Тайны советской кухни - Анна фон Бремзен
Шрифт:
Интервал:
Закладка:
Родина-Уродина. Алый пламенный миф, обернувшийся иронической насмешкой. Исторически это слово, однокоренное с «родней», было интимным, материнским аналогом слова «отчизна» с его героическим, воинственным ореолом. В советский обиход оно вошло при Сталине, в 1934 году, и с того времени обслуживало официальный советский патриотизм. Во время Второй мировой войны его мобилизовали, еще больше подчеркнув женское начало — так появилась «Родина-мать», которую до последней капли крови защищали сыновья и дочери. Патриотизм охватил всю страну. Но ко времени моего рождения «Родина», как и все «важные» слова, приобрела карикатурный оттенок. Даже при том, что измена Родине была уголовным преступлением.
Если вдуматься, то у страны, покинутой нами навсегда, не было ни одного названия, которое можно было бы произнести с неподдельной ностальгией. Советский Союз? Тосковать по чему бы то ни было советскому считалось политически некорректным, так как само слово «советский» ассоциировалось с неуклюжей тушей правящего режима. Россия? Это слово, в свою очередь, было испорчено сусальным китчем санкционированного национализма: все эти колышущиеся березки и тройки с санями. Так что я прибегла к саркастическому сленгу, на котором место жительства гомо советикус обозначалось как «совок» или «совдеп».

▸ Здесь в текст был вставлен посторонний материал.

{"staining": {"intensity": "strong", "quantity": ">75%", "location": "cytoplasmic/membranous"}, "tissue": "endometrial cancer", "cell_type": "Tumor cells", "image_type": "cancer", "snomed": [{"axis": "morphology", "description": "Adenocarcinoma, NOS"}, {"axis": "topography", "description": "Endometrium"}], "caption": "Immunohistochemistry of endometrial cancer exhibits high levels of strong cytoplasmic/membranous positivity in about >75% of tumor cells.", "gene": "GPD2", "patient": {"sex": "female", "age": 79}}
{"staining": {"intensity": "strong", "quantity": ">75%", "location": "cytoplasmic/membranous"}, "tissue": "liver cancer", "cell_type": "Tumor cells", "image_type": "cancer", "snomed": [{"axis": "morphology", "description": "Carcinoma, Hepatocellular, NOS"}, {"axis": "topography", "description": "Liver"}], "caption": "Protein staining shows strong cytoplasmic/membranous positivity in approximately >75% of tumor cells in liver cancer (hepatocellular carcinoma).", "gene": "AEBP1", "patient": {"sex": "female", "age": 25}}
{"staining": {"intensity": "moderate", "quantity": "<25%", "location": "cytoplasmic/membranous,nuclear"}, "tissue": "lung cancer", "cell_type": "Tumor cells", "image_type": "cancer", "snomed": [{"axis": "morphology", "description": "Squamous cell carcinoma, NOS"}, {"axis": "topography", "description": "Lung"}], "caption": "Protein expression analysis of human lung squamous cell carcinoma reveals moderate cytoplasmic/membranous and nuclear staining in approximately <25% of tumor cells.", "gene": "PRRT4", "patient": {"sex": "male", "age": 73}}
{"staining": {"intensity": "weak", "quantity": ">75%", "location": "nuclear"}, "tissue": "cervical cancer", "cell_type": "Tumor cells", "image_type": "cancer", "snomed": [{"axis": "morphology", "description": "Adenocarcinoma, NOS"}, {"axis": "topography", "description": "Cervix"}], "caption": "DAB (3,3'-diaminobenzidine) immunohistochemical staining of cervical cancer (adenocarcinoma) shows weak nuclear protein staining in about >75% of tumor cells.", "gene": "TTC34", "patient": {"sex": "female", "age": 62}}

Маму эта языковая классификация не слишком занимала. В конце концов, она прожила большую часть взрослой жизни внутренним эмигрантом, тосковавшим о воображаемом «не здесь», где, как она чувствовала, была ее истинная Родина. Порой она признавалась, что ей не хватает кислых зеленых антоновских яблок — вполне нейтральное набоковское переживание. И лишь однажды, услышав песенку Окуджавы об Арбате, она расплакалась.
Я же наше социалистическое государство и не принимала, и не отвергала. Я бесконечно жонглировала разными точками зрения на него, его ценностями и антиценностями. Играя в эту игру, я и выстроила свою детскую идентичность.
И теперь я оплакивала не только Родину, о которой не упоминали, но и потерю себя.
Взять, к примеру, мое имя.
Анна, Аня, Анька, Анечка, Анюта, Нюра, Нюша. Целый спектр нюансов в одном-единственном имени. А теперь? Я даже Анной уже не была. Я стала Иенна, с филадельфийским акцентом: звучное открытое русское «А» стало плоским и резиновым, как хлеб нашего изгнания Wonder Bread.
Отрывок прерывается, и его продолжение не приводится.